Should you discover that one of the credit bureaus has done something like failed to record a payment or to remove a negative mark that is too old to be shown, you can file a dispute. When you do, make sure you have documentation to prove your case, and then contact the credit bureau showing the wrong information. Most of the time, they’re required to respond within 30 days.
2. Pay On Time Every Time
Your payment history determines a third of your credit score, so it’s vital that you pay your bills on time, every time. When you miss a payment, it stays on your credit report for seven years. The more recent you missed a payment, the worse it is for your credit report.
The best way to do help yourself stay on track is to sign up for due-date reminders with credit card companies. You can usually get reminders at least 10 days in advance of your due date as either emails or text messages. Some utilities will also send you alerts, but you have to sign up on your own to get them.
If you find yourself unable to pay on time because of the due date, contact your credit card companies and ask to move the date to one that works better for you.

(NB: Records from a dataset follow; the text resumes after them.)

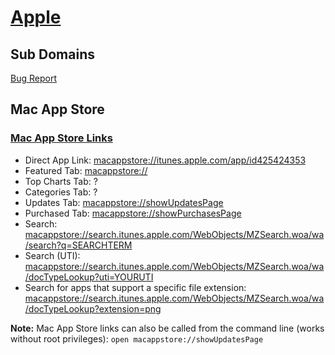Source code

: # [Apple](https://apple.com/)  

## Sub Domains  
[Bug Report](https://bugreport.apple.com/web/)  

## Mac App Store  
### [Mac App Store Links](https://joshbuchea.com/mac-app-store-links/)  
*   Direct App Link: [macappstore://itunes.apple.com/app/id425424353](macappstore://itunes.apple.com/app/id425424353)
*   Featured Tab: [macappstore://](macappstore://)
*   Top Charts Tab: ?
*   Categories Tab: ?
*   Updates Tab: [macappstore://showUpdatesPage](macappstore://showUpdatesPage)
*   Purchased Tab: [macappstore://showPurchasesPage](macappstore://showPurchasesPage)
*   Search: [macappstore://search.itunes.apple.com/WebObjects/MZSearch.woa/wa/search?q=SEARCHTERM](macappstore://search.itunes.apple.com/WebObjects/MZSearch.woa/wa/search?q=SEARCHTERM)
*   Search (UTI): [macappstore://search.itunes.apple.com/WebObjects/MZSearch.woa/wa/docTypeLookup?uti=YOURUTI](macappstore://search.itunes.apple.com/WebObjects/MZSearch.woa/wa/docTypeLookup?uti=YOURUTI)
*   Search for apps that support a specific file extension: [macappstore://search.itunes.apple.com/WebObjects/MZSearch.woa/wa/docTypeLookup?extension=png](macappstore://search.itunes.apple.com/WebObjects/MZSearch.woa/wa/docTypeLookup?extension=png)

**Note:** Mac App Store links can also be called from the command line (works without root privileges): `open macappstore://showUpdatesPage`

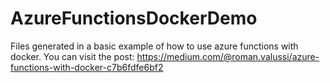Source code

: # AzureFunctionsDockerDemo

Files generated in a basic example of how to use azure functions with docker. You can visit the post: https://medium.com/@roman.valussi/azure-functions-with-docker-c7b6fdfe6bf2
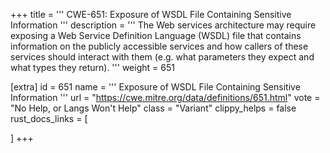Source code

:+++
title = '''
CWE-651: Exposure of WSDL File Containing Sensitive Information
'''
description	= '''
The Web services architecture may require exposing a Web Service Definition Language (WSDL) file that contains information on the publicly accessible services and how callers of these services should interact with them (e.g. what parameters they expect and what types they return).
'''
weight = 651

[extra]
id = 651
name = '''
Exposure of WSDL File Containing Sensitive Information
'''
url = "https://cwe.mitre.org/data/definitions/651.html"
vote = "No Help, or Langs Won't Help"
class = "Variant"
clippy_helps = false
rust_docs_links = [
	
]
+++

3. Stay Away From Your Credit Limit
The second biggest impact on your credit score is your credit utilization—the balance on your credit card relative to your total credit limit. So if you have a $6,000 balance on one card with a limit of $10,000, your credit utilization for that debt is 60%. That’s not good. It’s best to keep balances to 30% or less of your credit limit.
If you make sure you don’t continue to charge purchases on the credit card with debt, there are a few different ways to help yourself here:
- The obvious way is to pay that balance down as soon as you can by paying more than the minimum balance due.
- Transfer your balance to a credit card with a lower or introductory 0% APR and pay as much as you can each month.
- Call your credit card company and ask for a credit limit increase to help make your balance near or under 30% of your limit.
If you want to make sure you stay below that 30% threshold, you can set up alerts so you get text messages or emails whenever you reach it or get close.
Remember, there are no overnight solutions, but credit card companies do report balances to the credit bureaus every month. Every little bit helps! Many negatives will disappear given time, but only if you make smart choices regarding your credit from now on.